(Stored items)
== Segment start ==
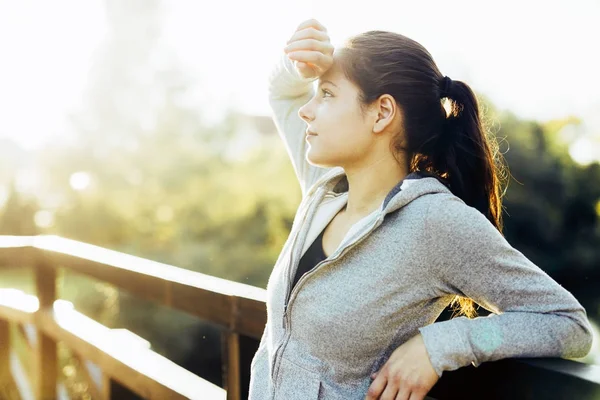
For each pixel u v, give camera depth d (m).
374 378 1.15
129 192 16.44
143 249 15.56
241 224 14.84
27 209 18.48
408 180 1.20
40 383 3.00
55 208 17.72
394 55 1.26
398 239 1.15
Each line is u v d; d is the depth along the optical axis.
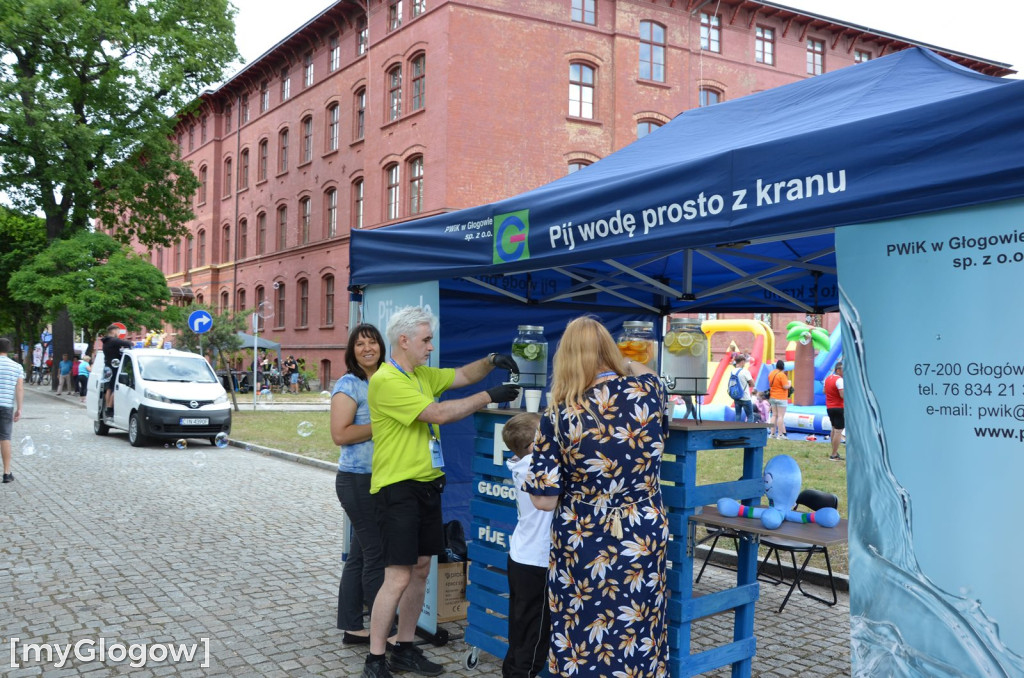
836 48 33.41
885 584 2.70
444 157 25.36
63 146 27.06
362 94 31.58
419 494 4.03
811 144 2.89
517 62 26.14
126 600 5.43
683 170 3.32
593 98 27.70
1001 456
== Segment end ==
About this task:
Where the line with "394 55 1.26" appears in the entries above, begin there and restate every line to the end word for word, minus the pictures.

Response to this task:
394 55 1.26
398 239 1.15
Each line is u v d; d is the depth along the optical axis.
836 48 33.41
885 584 2.70
444 157 25.36
63 146 27.06
362 94 31.58
419 494 4.03
811 144 2.89
517 62 26.14
126 600 5.43
683 170 3.32
593 98 27.70
1001 456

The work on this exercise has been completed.